And we’re back. Welcome back and if you’re new here, make sure to check out Part 1 of this article first.
Today I’m going to talk about datasets. Subjectively speaking, 70-80% of the work done with AI is spent searching for, curating and creating datasets that can be used to train your model. The more thoughtful you are on this part of the process, the better your model will be in terms of efficiency and accuracy. I know it’s tempting to throw as much data as possible to the wall and let the algorithms figure it out, but I don’t necessarily agree with that approach. Don’t let the power of AI turn you into a lazy neanderthal! If you can reduce noise in the early stages, it will pay dividends for you later in terms of computational cost and speed. For Traffic Classification, I had some rules in mind on what kind of data should be used. Here are my thoughts:
- Eliminate Noise – Any data that can easily be duplicated, faked or spoofed will be disregarded. This includes IP Addresses, Application Ports and MAC Addresses. IP Addresses are very dynamic so they are not dependable. I wouldn’t use these data points for traditional methods, so why would I use them for an AI model?

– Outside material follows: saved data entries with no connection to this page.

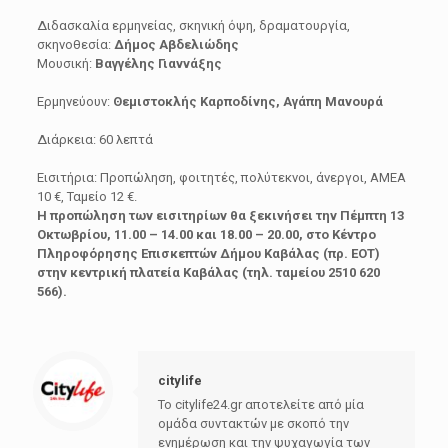
Διδασκαλία ερμηνείας, σκηνική όψη, δραματουργία,
σκηνοθεσία:
Δήμος Αβδελιώδης
Μουσική:
Βαγγέλης Γιαννάξης
Ερμηνεύουν:
Θεμιστοκλής Καρποδίνης, Αγάπη Μανουρά
Διάρκεια: 60 λεπτά
Εισιτήρια: Προπώληση, φοιτητές, πολύτεκνοι, άνεργοι, ΑΜΕΑ
10 €, Ταμείο 12 €.
Η προπώληση των εισιτηρίων θα ξεκινήσει την Πέμπτη 13
Οκτωβρίου, 11.00 – 14.00 και 18.00 – 20.00, στο Κέντρο
Πληροφόρησης Επισκεπτών Δήμου Καβάλας (πρ. ΕΟΤ)
στην κεντρική πλατεία Καβάλας (τηλ. ταμείου 2510 620
566).
citylife
Το citylife24.gr αποτελείτε από μία
ομάδα συντακτών με σκοπό την
ενημέρωση και την ψυχαγωγία των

- Less is More – Use the minimal amount of data necessary to make a prediction. This means trying out different combinations of data points and multiple payload sizes to compare accuracy. If I can get the same performance just analyzing the first 100 bytes of a packet payload versus the theoretical limit of 1500 bytes, that’s a win.

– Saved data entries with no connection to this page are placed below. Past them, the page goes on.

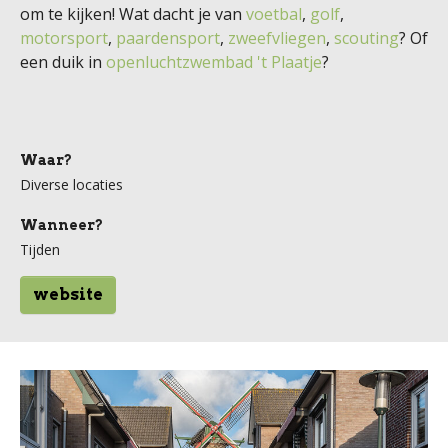
om te kijken! Wat dacht je van
voetbal
,
golf
,
motorsport
,
paardensport
,
zweefvliegen
,
scouting
? Of
een duik in
openluchtzwembad 't Plaatje
?
Waar?
Diverse locaties
Wanneer?
Tijden
website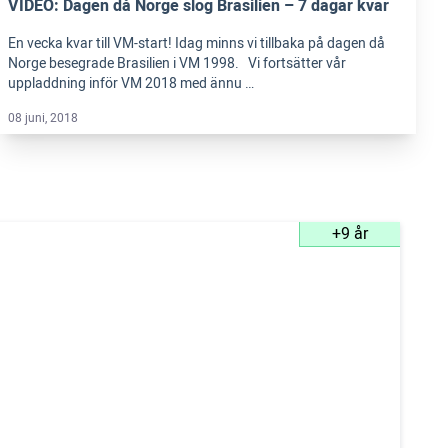
VIDEO: Dagen då Norge slog Brasilien – 7 dagar kvar
En vecka kvar till VM-start! Idag minns vi tillbaka på dagen då
Norge besegrade Brasilien i VM 1998. Vi fortsätter vår
uppladdning inför VM 2018 med ännu …
08 juni, 2018
+9 år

- VPN and Encrypted Traffic – Most non-technical consumers do not connect to a VPN or even know what a VPN is. Lets address the bigger market first and then think about the fringe cases later. For now we will not address this type of traffic.
- Prediction Categories – The dataset will be focused on 3 types of traffic/applications: Gaming, Voice/VoIP and Video Chat. If we cannot classify into any of these three categories with a high probability, we will consider the traffic Other. We may still include other prediction classes to increase the resolution of the final prediction but in reality we are only concerned with predicting those 3 classes accurately.
Usually the hardest part is finding the dataset that you need. Luckily for us, there is a decent one online to start with from the University of New Brunswick (1). Kaggle is also a good place to check, as they post datasets online for the competitions that they run. It is also fairly easy to create your own dataset by using Wireshark to capture your own network traffic. We can use this method to augment what we’re missing. In my next article, I’ll do a deeper dive into how I pre-processed the data to fit my needs. It will get more technical and may include some code so stay tuned!
- Gerard Drapper Gil, Arash Habibi Lashkari, Mohammad Mamun, Ali A. Ghorbani, “Characterization of Encrypted and VPN Traffic Using Time-Related Features“, In Proceedings of the 2nd International Conference on Information Systems Security and Privacy(ICISSP 2016) , pages 407-414, Rome, Italy.